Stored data
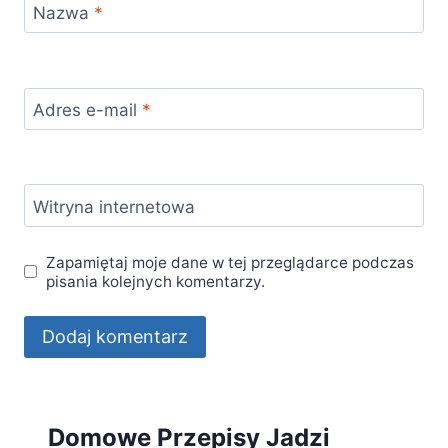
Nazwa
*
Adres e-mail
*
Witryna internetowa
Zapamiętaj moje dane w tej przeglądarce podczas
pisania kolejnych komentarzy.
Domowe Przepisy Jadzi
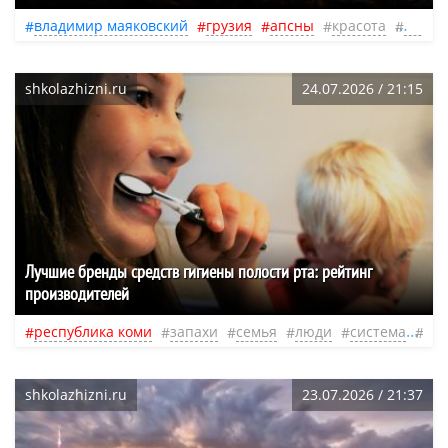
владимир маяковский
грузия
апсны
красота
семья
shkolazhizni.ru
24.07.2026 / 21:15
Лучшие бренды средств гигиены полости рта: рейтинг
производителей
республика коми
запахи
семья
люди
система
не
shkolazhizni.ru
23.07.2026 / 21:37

==

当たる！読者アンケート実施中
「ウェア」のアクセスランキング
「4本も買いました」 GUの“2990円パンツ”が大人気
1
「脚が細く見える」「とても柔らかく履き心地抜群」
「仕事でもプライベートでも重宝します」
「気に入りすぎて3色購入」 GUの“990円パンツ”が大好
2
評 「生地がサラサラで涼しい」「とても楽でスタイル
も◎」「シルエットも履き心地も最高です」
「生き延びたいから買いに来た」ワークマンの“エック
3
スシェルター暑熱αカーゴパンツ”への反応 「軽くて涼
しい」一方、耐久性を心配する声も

> Directions for this task:
Rewrite the material between the lines holding "当たる！読者アンケート実施中" and "しい」一方、耐久性を心配する声も", inclusive, changing "重宝します" to "便利です" and leaving everything else as it is.

> Task result:
当たる！読者アンケート実施中
「ウェア」のアクセスランキング
「4本も買いました」 GUの“2990円パンツ”が大人気
1
「脚が細く見える」「とても柔らかく履き心地抜群」
「仕事でもプライベートでも便利です」
「気に入りすぎて3色購入」 GUの“990円パンツ”が大好
2
評 「生地がサラサラで涼しい」「とても楽でスタイル
も◎」「シルエットも履き心地も最高です」
「生き延びたいから買いに来た」ワークマンの“エック
3
スシェルター暑熱αカーゴパンツ”への反応 「軽くて涼
しい」一方、耐久性を心配する声も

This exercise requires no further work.